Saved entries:

^^^^^^^^^^^^^^^^

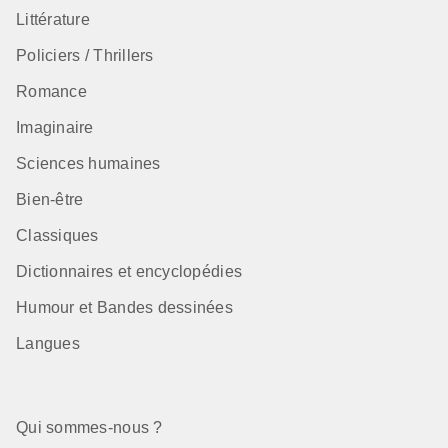
Littérature
Policiers / Thrillers
Romance
Imaginaire
Sciences humaines
Bien-être
Classiques
Dictionnaires et encyclopédies
Humour et Bandes dessinées
Langues
Qui sommes-nous ?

^^^^^^^^^^^^^^^^

*ACTIVITY*
Your response should consist solely of the lines from the one containing "Humour et Bandes dessinées" to the end of the entries, both ends included, exactly as they appear.

*THE COMPLETED TASK*
Humour et Bandes dessinées
Langues
Qui sommes-nous ?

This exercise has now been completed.